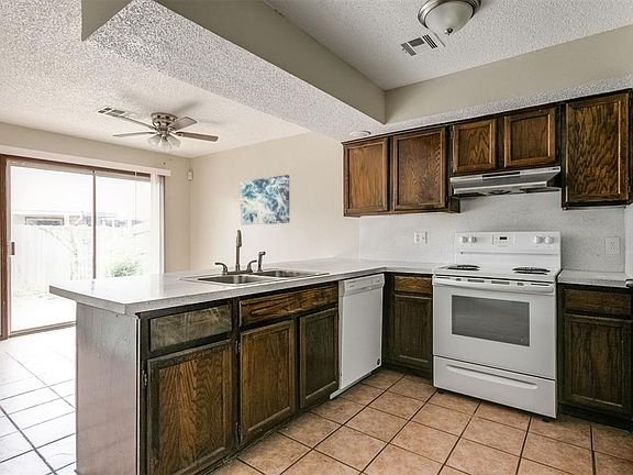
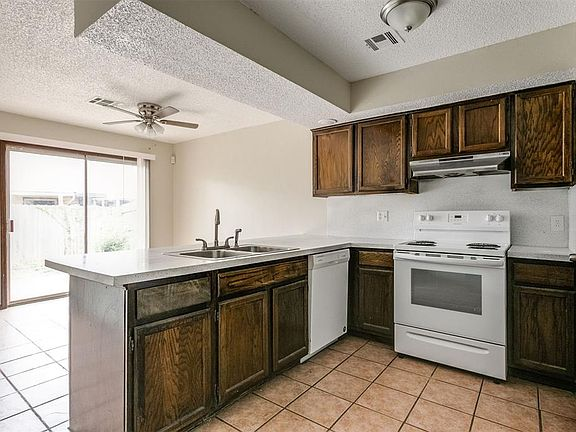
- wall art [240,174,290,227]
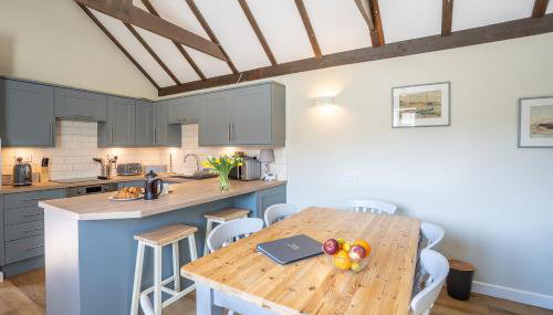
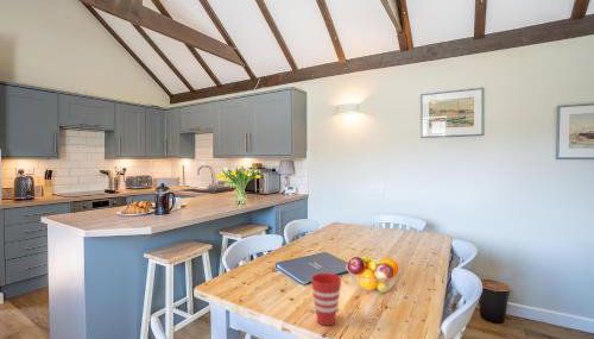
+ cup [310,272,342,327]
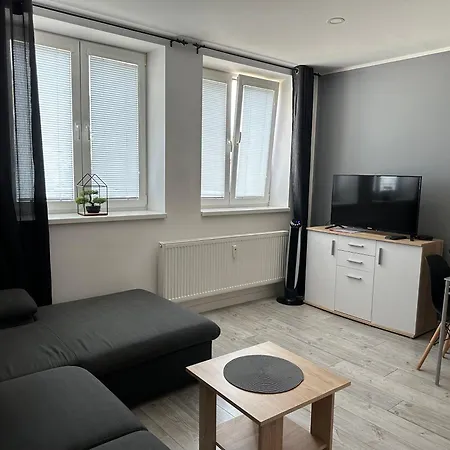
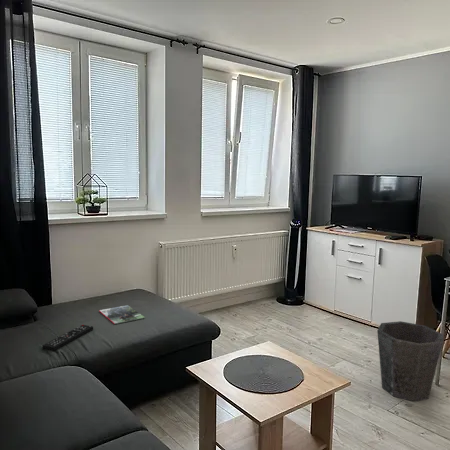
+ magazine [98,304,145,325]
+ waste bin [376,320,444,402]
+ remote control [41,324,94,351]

----------------------------------------

Print the line that contains "waste bin [376,320,444,402]" and each line after it up to the end of the listing, exactly as written.

▸ Exercise answer:
+ waste bin [376,320,444,402]
+ remote control [41,324,94,351]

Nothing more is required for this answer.